WinPE itself provides a (near) full Windows environment, it just boots to something other than the usual login screen and graphical shell. You can even configure it to do any number of other things. The company I used to work at had a customized WinPE CD for system recovery purposes that booted to a PowerShell session with all the tools we normally used to repair a system.
Linux, BSD, and most other modern operating systems handle things similarly for their installation processes, the installation environment is a largely complete system by itself. Depending on the exact OS and distribution, it may default to a ‘live’ environment where you have to run the installer manually (Alpine Linux, Arch Linux, and most source-based distributions do this), or it may just boot directly to the installer (Debian, OpenSUSE and NetBSD do this).
Obviously, since these are using the standard OS kernel of the system they’re installing, there is an operating system involved, you just don’t usually see it directly (of course, it could be argued that you don’t see the Linux kernel or NT kernel directly either in most cases during normal usage of a Linux or Windows system).

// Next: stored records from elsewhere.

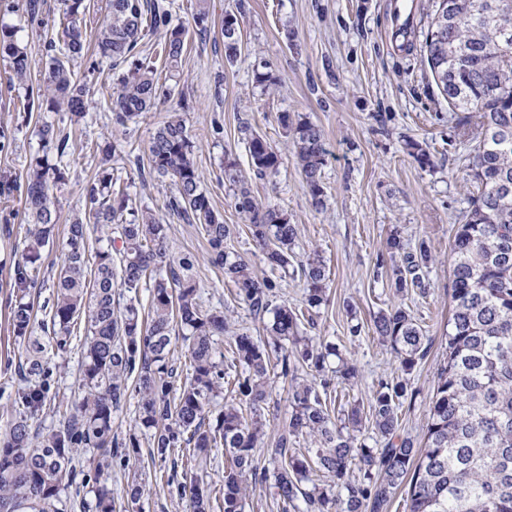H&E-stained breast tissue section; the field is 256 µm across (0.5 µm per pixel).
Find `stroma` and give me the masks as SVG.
<instances>
[{"instance_id": "1", "label": "stroma", "mask_w": 512, "mask_h": 512, "mask_svg": "<svg viewBox=\"0 0 512 512\" xmlns=\"http://www.w3.org/2000/svg\"><path fill=\"white\" fill-rule=\"evenodd\" d=\"M45 28H23L20 42L31 65L32 83L43 80L46 46L62 42L60 0H40ZM396 0H208L214 25L198 35L192 16L197 0H174V24L187 31L179 73L170 78L168 103L146 113L138 123L116 126L109 105L117 73L108 61L88 71L84 60L72 67L86 81L89 109L81 124L70 126L69 177L55 190L54 204L61 220L83 205V191L99 170L102 149L119 139L124 160L113 163L112 175L127 185L138 205L150 208L168 228L174 253L197 257L194 270L206 305L222 310L234 328L259 335L254 319L237 298L236 285L210 261V247L194 225L170 211L175 191L171 180L142 178L148 165V146L155 129L166 120L185 123L195 145L201 188L231 229L226 251L249 258L258 276L271 270L261 259L245 216L235 207V188L224 179L225 162H234L249 178L255 198L287 214L299 227L297 253H318L329 274V301L312 310L307 333L315 341L339 347L357 368V377L344 394L328 389L330 413L354 401L368 409L379 381H392L399 362L389 346L374 334L373 319L382 310L401 305L428 336L429 346L409 376L415 391L401 409V431L423 444L425 418L442 363L450 296L451 247L458 224L470 206L476 187L468 179L473 140L455 135L456 114L436 87L419 46L402 47L393 32ZM242 11L241 53L234 63L224 59L219 26L225 13ZM266 69L273 86L256 84V70ZM24 90L9 80L0 62V126L11 132L13 151L0 153V173L24 176L31 158L41 153L42 123L67 124L63 112L24 109ZM307 118L320 127L331 152L322 170L326 207L316 210L293 155L289 135L278 116ZM221 133H214L213 124ZM250 124L274 148L281 163L276 173L256 180L240 129ZM68 125V124H67ZM413 139L426 145L433 165L423 168L404 148ZM399 233L409 245L427 243L436 261L428 275L427 294L411 288L396 292L389 266L380 262L386 240ZM20 221L0 223V429L12 416L6 397L11 389L10 364L18 362L22 347L13 334L9 269L22 250ZM359 335H351L352 323ZM290 382L277 378L265 406L266 435L257 448L260 464H267L264 447L272 443L288 420ZM139 480L143 485L142 512H184L171 496L159 465L148 448L140 450Z\"/></svg>"}]
</instances>
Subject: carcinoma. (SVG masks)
<instances>
[{"label": "carcinoma", "instance_id": "carcinoma-1", "mask_svg": "<svg viewBox=\"0 0 512 512\" xmlns=\"http://www.w3.org/2000/svg\"><path fill=\"white\" fill-rule=\"evenodd\" d=\"M433 0L427 36L421 46L433 80H441L448 107L463 113L458 128L477 120L479 141L470 176L477 184L464 223L458 225L451 250L452 310L446 357L430 400L424 444L417 448L401 434L399 410L413 396L407 375L427 353V337L402 306L378 313L374 333L399 358L402 376L379 382L369 419L384 439L382 448L360 441L363 417L352 404L331 417L320 390L331 381L347 386L357 376L354 364L338 358L336 348L322 347L307 334L296 311L276 304L280 282L257 277L251 261L224 250L230 229L200 189L194 142L180 120L165 122L150 141L149 173L174 182L168 206L196 226L211 248V262L239 287V296L256 318L272 315L265 335L230 329L222 311L204 306L193 275L194 254L174 255L166 225L135 204L127 188L112 179V160L123 146L114 141L103 150L106 168L84 188V206L67 224L64 262L52 275L42 269L43 248L54 241L59 216L53 190L68 180L67 165L30 161L25 177L0 175V200L19 196L25 204L21 257L9 271L8 288L14 335L26 343L15 368L18 387L11 397L14 414L0 434V512H60L65 487L92 485L93 498L83 512H116L112 468L127 469L149 436L151 458L171 464L168 488L187 491L179 481L175 449H192L203 462L222 448L224 512H246L249 487L273 478L280 500L294 512H382L397 490L406 494L407 512H512V0ZM62 45H49L43 90L37 109L65 112L72 124L86 115L88 88L74 78L71 63L84 56L82 21L86 0H61ZM40 0H17L15 11L30 26L43 25ZM242 12L227 13L221 25L224 58L232 63L241 50ZM171 4L144 0H108L97 23L95 44L100 59L122 68L110 112L118 126L135 123L143 113L169 101L172 89L142 56V27L163 35L168 68L178 67L185 29L172 24ZM195 28L211 30L206 0L193 16ZM14 26L0 25V58L9 62L12 82L29 87L28 55ZM292 136L300 173L312 205L326 206L322 169L327 162L321 129L306 118L278 116ZM254 175L275 173L280 154L260 134L242 129ZM44 151L68 156L69 135L52 124L40 129ZM405 149L422 168L433 166L430 152L417 142ZM224 176L237 187L235 206L249 222L253 239L272 269L298 267L306 284L307 308L328 301L326 265L317 254L297 259L298 227L278 209L252 195L236 165ZM106 236L94 260L88 258L91 230ZM394 286L402 292L428 288L435 258L422 242L410 248L397 234L387 241ZM53 288L47 339L35 333V297ZM150 288L149 320L140 317L139 292ZM127 296L116 302V291ZM83 324V355L78 397L71 405L56 402V368L52 358L67 353L73 328ZM181 328L189 353V370L172 361V335ZM229 334L238 401L219 404L224 392V334ZM308 369L321 377V388L297 380ZM291 377L288 425L266 449L273 469L255 457L263 442V406L275 377ZM138 397V431L124 438L112 432V414L125 402L129 382ZM56 423L35 424L47 407ZM314 447L301 450L296 439ZM319 471L330 479L320 484ZM187 512H209L203 479L191 481ZM303 502L299 507L297 502Z\"/></svg>", "mask_w": 512, "mask_h": 512}]
</instances>
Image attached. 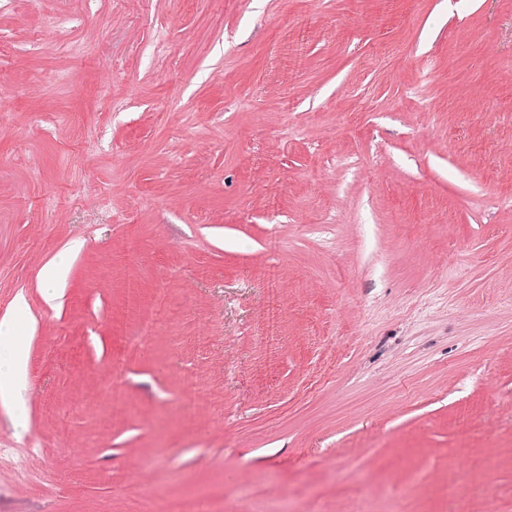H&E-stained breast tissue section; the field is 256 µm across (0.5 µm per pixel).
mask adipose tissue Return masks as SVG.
Returning a JSON list of instances; mask_svg holds the SVG:
<instances>
[{
  "mask_svg": "<svg viewBox=\"0 0 512 512\" xmlns=\"http://www.w3.org/2000/svg\"><path fill=\"white\" fill-rule=\"evenodd\" d=\"M28 331L29 322L24 316L0 320V399L14 403L12 423L19 431L27 428L21 387L29 359Z\"/></svg>",
  "mask_w": 512,
  "mask_h": 512,
  "instance_id": "adipose-tissue-1",
  "label": "adipose tissue"
}]
</instances>
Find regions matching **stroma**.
Here are the masks:
<instances>
[{
  "mask_svg": "<svg viewBox=\"0 0 512 512\" xmlns=\"http://www.w3.org/2000/svg\"><path fill=\"white\" fill-rule=\"evenodd\" d=\"M0 101V512H512V0H0ZM29 325L22 315L0 322V399L14 403L12 423L17 431L27 429L21 387L29 359Z\"/></svg>",
  "mask_w": 512,
  "mask_h": 512,
  "instance_id": "1",
  "label": "stroma"
}]
</instances>
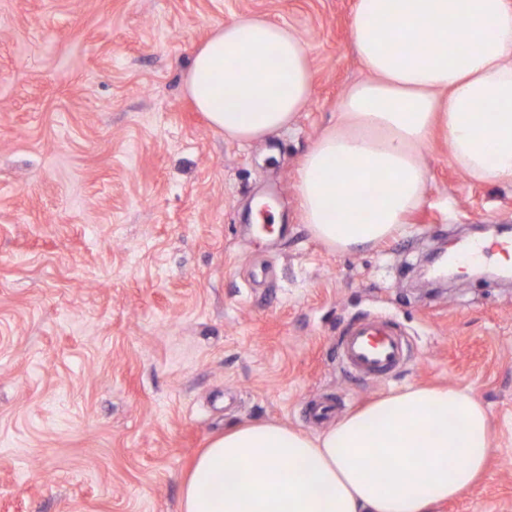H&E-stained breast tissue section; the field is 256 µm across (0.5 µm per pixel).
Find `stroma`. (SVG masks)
<instances>
[{
    "mask_svg": "<svg viewBox=\"0 0 512 512\" xmlns=\"http://www.w3.org/2000/svg\"><path fill=\"white\" fill-rule=\"evenodd\" d=\"M353 5L0 0V512H181L215 434L314 435L307 401H338L339 420L410 384L470 390L495 433L485 475L437 512H512V283L417 275L470 225H512V186L473 181L437 139L393 236L340 252L303 220L298 169L366 76ZM250 15L306 44L314 93L290 128L241 142L183 81ZM376 318L411 357L369 380L338 341Z\"/></svg>",
    "mask_w": 512,
    "mask_h": 512,
    "instance_id": "obj_1",
    "label": "stroma"
}]
</instances>
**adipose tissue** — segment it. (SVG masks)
<instances>
[{
  "label": "adipose tissue",
  "mask_w": 512,
  "mask_h": 512,
  "mask_svg": "<svg viewBox=\"0 0 512 512\" xmlns=\"http://www.w3.org/2000/svg\"><path fill=\"white\" fill-rule=\"evenodd\" d=\"M351 39L368 77L297 176L317 239L350 251L393 235L424 200L422 151L438 133L468 177L512 184V0H355ZM184 85L214 128L256 141L290 126L313 74L295 33L250 16L196 49ZM492 452L472 394L410 385L316 435L225 430L194 460L182 512H434L481 479Z\"/></svg>",
  "instance_id": "ef3b65f1"
}]
</instances>
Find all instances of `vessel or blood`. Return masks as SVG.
<instances>
[{
    "instance_id": "1",
    "label": "vessel or blood",
    "mask_w": 512,
    "mask_h": 512,
    "mask_svg": "<svg viewBox=\"0 0 512 512\" xmlns=\"http://www.w3.org/2000/svg\"><path fill=\"white\" fill-rule=\"evenodd\" d=\"M341 354L357 373L379 379L395 372L403 363L406 343L389 323L372 319L348 328L340 339Z\"/></svg>"
}]
</instances>
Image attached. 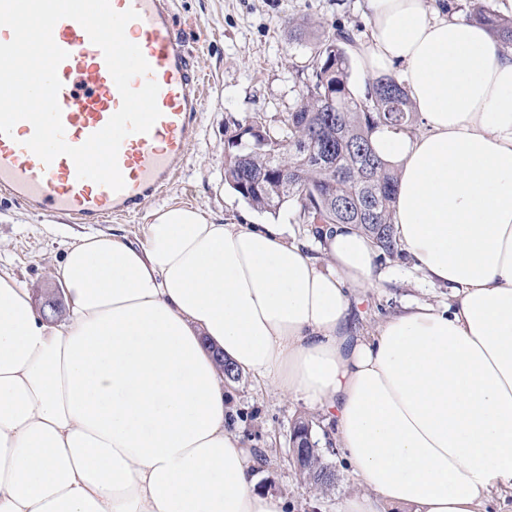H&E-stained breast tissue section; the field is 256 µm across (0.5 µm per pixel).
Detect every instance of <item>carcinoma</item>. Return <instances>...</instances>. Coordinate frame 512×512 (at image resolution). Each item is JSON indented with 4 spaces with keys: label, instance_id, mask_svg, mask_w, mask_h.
<instances>
[{
    "label": "carcinoma",
    "instance_id": "carcinoma-1",
    "mask_svg": "<svg viewBox=\"0 0 512 512\" xmlns=\"http://www.w3.org/2000/svg\"><path fill=\"white\" fill-rule=\"evenodd\" d=\"M469 18L512 43V14L485 4ZM353 37L344 26L323 28L307 68L297 104L277 121L260 117L263 136L234 121L225 128L224 183L260 211L293 205L301 224L317 237V225L352 224L378 251L400 253L391 222L397 174L371 143L380 125L413 132L410 99L402 85L383 76L369 84L365 100L349 88L346 46ZM313 421L298 417L291 439L306 448L296 459L303 480L318 487L334 483L319 449L308 447Z\"/></svg>",
    "mask_w": 512,
    "mask_h": 512
}]
</instances>
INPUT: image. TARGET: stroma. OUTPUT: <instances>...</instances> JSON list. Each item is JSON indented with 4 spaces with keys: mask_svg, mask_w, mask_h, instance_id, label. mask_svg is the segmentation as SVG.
<instances>
[{
    "mask_svg": "<svg viewBox=\"0 0 512 512\" xmlns=\"http://www.w3.org/2000/svg\"><path fill=\"white\" fill-rule=\"evenodd\" d=\"M292 18L306 27L305 36L294 42L288 39ZM175 20L196 69L208 80L199 125L177 181L148 199L140 213L99 225L47 218L0 196V271L31 288L35 305L58 288L56 267L77 236L102 231L143 239L152 212L166 204L198 208L227 223L284 224L289 238H311L308 226L296 223L294 206L263 212L225 184L224 125L255 114L286 117L298 98L300 70L314 53L322 27L338 23L352 30L354 43L347 54L355 56L369 32L364 0H175ZM377 267L384 277L380 288L361 295L353 308V322L363 332H373L406 304L444 306L453 300L446 286L427 282L408 256L378 258ZM230 389L236 431L254 452L271 459L259 471L261 487L286 498L292 512H336L338 502L358 490L356 476L334 445L321 451L323 461L336 471L333 485L311 486L297 472L290 443L293 423L300 416L312 419L318 440L328 431L323 415L249 375L240 376Z\"/></svg>",
    "mask_w": 512,
    "mask_h": 512,
    "instance_id": "1",
    "label": "stroma"
}]
</instances>
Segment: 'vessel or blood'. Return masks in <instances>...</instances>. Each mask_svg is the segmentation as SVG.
Returning <instances> with one entry per match:
<instances>
[{"mask_svg": "<svg viewBox=\"0 0 512 512\" xmlns=\"http://www.w3.org/2000/svg\"><path fill=\"white\" fill-rule=\"evenodd\" d=\"M110 3L116 11L133 9L139 14L125 33L140 47L150 72L134 77L131 86L138 89L146 80H154L161 112L149 133L128 135L120 146L118 165L124 189L116 192L78 178L73 160L65 155L44 163L26 146L33 134L29 122H18L11 134H0V194L77 224H100L135 214L149 197L169 185L188 158L194 124L206 97V79L191 64V54L175 26L171 0ZM53 37L67 53L57 70L64 139L79 146L107 124L122 100L102 51L78 22L60 20Z\"/></svg>", "mask_w": 512, "mask_h": 512, "instance_id": "vessel-or-blood-1", "label": "vessel or blood"}]
</instances>
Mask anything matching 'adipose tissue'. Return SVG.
Segmentation results:
<instances>
[{"mask_svg":"<svg viewBox=\"0 0 512 512\" xmlns=\"http://www.w3.org/2000/svg\"><path fill=\"white\" fill-rule=\"evenodd\" d=\"M363 74L398 69L422 131L380 128L396 237L457 306L350 330L378 287L353 226L321 256L282 224L170 205L58 266L65 316L0 272V512H286L230 426L214 358L318 409L362 487L337 512H487L512 496V50L442 0H366Z\"/></svg>","mask_w":512,"mask_h":512,"instance_id":"obj_1","label":"adipose tissue"}]
</instances>
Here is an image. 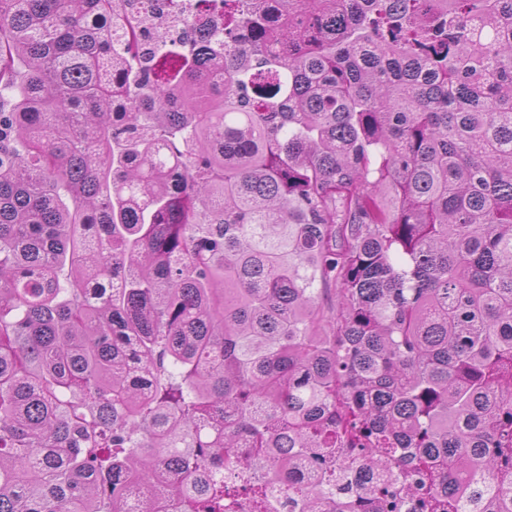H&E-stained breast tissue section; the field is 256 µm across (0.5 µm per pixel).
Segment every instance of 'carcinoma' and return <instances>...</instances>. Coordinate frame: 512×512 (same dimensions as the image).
<instances>
[{
  "label": "carcinoma",
  "instance_id": "obj_1",
  "mask_svg": "<svg viewBox=\"0 0 512 512\" xmlns=\"http://www.w3.org/2000/svg\"><path fill=\"white\" fill-rule=\"evenodd\" d=\"M0 0V512H313L345 445L512 512V0ZM189 0H168L164 1L163 5L168 8V13H176L180 15V20L183 25L189 29L192 28H208L210 27V18L207 15H201L197 13L184 12V5H187ZM179 21V23L181 22ZM179 23L174 26L177 27ZM173 27V28H174ZM288 480H307L304 474L295 472L283 473L276 481L277 486L280 487V491L272 494L271 502L273 507L271 508L272 512H293L294 509L292 507H288Z\"/></svg>",
  "mask_w": 512,
  "mask_h": 512
}]
</instances>
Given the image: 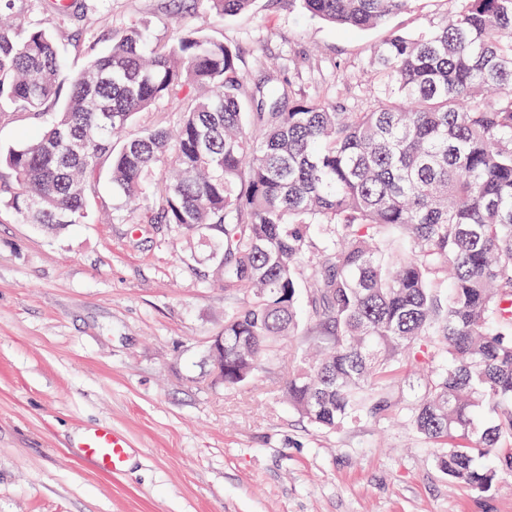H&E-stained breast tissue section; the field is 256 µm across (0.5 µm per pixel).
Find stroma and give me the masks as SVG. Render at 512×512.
Returning <instances> with one entry per match:
<instances>
[{
	"label": "stroma",
	"instance_id": "35a3bbf8",
	"mask_svg": "<svg viewBox=\"0 0 512 512\" xmlns=\"http://www.w3.org/2000/svg\"><path fill=\"white\" fill-rule=\"evenodd\" d=\"M456 0H413L387 27L346 30L300 0L217 16L166 0H98L60 32L72 72L89 42L136 23L198 27L235 51L246 91L288 78L319 101L364 102L389 33L445 23ZM206 248L121 219L51 230L0 221V512H512V472L475 491L406 426L315 428L266 376L227 388L209 345L230 298ZM102 423L134 461L106 476L71 447Z\"/></svg>",
	"mask_w": 512,
	"mask_h": 512
}]
</instances>
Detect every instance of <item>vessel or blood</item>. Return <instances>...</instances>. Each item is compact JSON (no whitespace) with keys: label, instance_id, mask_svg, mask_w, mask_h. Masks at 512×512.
I'll return each instance as SVG.
<instances>
[{"label":"vessel or blood","instance_id":"1","mask_svg":"<svg viewBox=\"0 0 512 512\" xmlns=\"http://www.w3.org/2000/svg\"><path fill=\"white\" fill-rule=\"evenodd\" d=\"M79 458L97 472L122 473L132 453L128 438L109 425L85 432L75 443Z\"/></svg>","mask_w":512,"mask_h":512}]
</instances>
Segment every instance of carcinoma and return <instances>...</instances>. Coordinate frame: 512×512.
<instances>
[{"instance_id": "carcinoma-1", "label": "carcinoma", "mask_w": 512, "mask_h": 512, "mask_svg": "<svg viewBox=\"0 0 512 512\" xmlns=\"http://www.w3.org/2000/svg\"><path fill=\"white\" fill-rule=\"evenodd\" d=\"M219 16L252 0H200ZM346 29L384 26L412 0H302ZM448 22L373 48L377 91L350 112L290 85L245 99L224 41L137 24L88 46L73 77L56 24L89 0L25 19L0 0V103L49 121L0 150V218L63 230L95 217L108 153L130 224L197 234L235 298L224 386L274 373L305 311L309 350L280 391L311 424L401 422L443 448L440 467L486 491L478 461L512 441V0H457ZM162 101L173 124L131 129ZM423 382L399 391L407 362Z\"/></svg>"}]
</instances>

This approach is taken largely because writing the installer like a regular application has a number of benefits:
- Because it uses the same drivers that the installed system will, you significantly reduce the risk of problems with storage devices or filesystems. This, by itself, eliminates a whole class of potential problems without requiring almost any engineering work.
- It completely avoids the need to write custom graphics routines if you want a graphical installer (if you’ve never done any embedded or systems-level software development this probably does not sound like a significant benefit, but trust me, it’s huge).
- Regular applications are exponentially easier to debug than bare-metal stuff. It is possible with good VM tooling to debug a bare-metal application much more easily than used to be the case, but it’s still exponentially easier to just use your regular debugger.
- If things are designed correctly, it allows users to bootstrap additional installs from an existing install without needing installation media. You can actually do this on many Linux distributions pretty easily, though it’s rather tricky on Windows (it’s doable, but you can't readily leverage the default setup program, and there are a huge number of limitations involved).